YOUR INSTRUCTIONS: Please copy out the entries below exactly, beginning with the line that contains "connected as they could be." and ending with the line that contains "Script, 34 Adult Events, a", and include nothing outside that span.

RECORDS PROVIDED:
________________________________________
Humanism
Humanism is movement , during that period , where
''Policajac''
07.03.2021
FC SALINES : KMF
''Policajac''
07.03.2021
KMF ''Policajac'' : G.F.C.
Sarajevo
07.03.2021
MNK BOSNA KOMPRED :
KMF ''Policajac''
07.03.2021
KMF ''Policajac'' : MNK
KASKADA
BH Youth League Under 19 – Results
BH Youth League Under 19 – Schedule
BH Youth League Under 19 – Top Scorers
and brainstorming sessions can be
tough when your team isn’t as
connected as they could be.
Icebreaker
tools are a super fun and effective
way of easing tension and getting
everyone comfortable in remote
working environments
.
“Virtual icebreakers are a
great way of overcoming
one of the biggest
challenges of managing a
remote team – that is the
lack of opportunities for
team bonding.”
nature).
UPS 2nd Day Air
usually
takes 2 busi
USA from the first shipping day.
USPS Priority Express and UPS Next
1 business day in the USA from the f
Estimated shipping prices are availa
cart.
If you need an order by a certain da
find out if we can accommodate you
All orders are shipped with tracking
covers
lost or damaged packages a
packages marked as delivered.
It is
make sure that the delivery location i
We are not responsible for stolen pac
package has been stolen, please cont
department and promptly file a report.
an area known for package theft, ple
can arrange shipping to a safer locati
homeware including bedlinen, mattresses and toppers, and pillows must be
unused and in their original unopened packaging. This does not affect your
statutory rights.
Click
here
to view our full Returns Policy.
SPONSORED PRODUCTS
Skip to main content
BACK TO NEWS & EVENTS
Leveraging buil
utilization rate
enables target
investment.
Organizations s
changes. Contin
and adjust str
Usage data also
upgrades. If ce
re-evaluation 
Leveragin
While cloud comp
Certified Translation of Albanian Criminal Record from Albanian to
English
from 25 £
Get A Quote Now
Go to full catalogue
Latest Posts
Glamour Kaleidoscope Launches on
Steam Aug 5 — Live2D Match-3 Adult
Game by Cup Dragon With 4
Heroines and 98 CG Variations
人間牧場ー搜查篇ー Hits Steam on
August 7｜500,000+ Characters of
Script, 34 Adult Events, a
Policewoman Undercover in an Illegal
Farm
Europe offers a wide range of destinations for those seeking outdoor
________________________________________
RESPONSE TO THIS EXERCISE:
connected as they could be.
Icebreaker
tools are a super fun and effective
way of easing tension and getting
everyone comfortable in remote
working environments
.
“Virtual icebreakers are a
great way of overcoming
one of the biggest
challenges of managing a
remote team – that is the
lack of opportunities for
team bonding.”
nature).
UPS 2nd Day Air
usually
takes 2 busi
USA from the first shipping day.
USPS Priority Express and UPS Next
1 business day in the USA from the f
Estimated shipping prices are availa
cart.
If you need an order by a certain da
find out if we can accommodate you
All orders are shipped with tracking
covers
lost or damaged packages a
packages marked as delivered.
It is
make sure that the delivery location i
We are not responsible for stolen pac
package has been stolen, please cont
department and promptly file a report.
an area known for package theft, ple
can arrange shipping to a safer locati
homeware including bedlinen, mattresses and toppers, and pillows must be
unused and in their original unopened packaging. This does not affect your
statutory rights.
Click
here
to view our full Returns Policy.
SPONSORED PRODUCTS
Skip to main content
BACK TO NEWS & EVENTS
Leveraging buil
utilization rate
enables target
investment.
Organizations s
changes. Contin
and adjust str
Usage data also
upgrades. If ce
re-evaluation 
Leveragin
While cloud comp
Certified Translation of Albanian Criminal Record from Albanian to
English
from 25 £
Get A Quote Now
Go to full catalogue
Latest Posts
Glamour Kaleidoscope Launches on
Steam Aug 5 — Live2D Match-3 Adult
Game by Cup Dragon With 4
Heroines and 98 CG Variations
人間牧場ー搜查篇ー Hits Steam on
August 7｜500,000+ Characters of
Script, 34 Adult Events, a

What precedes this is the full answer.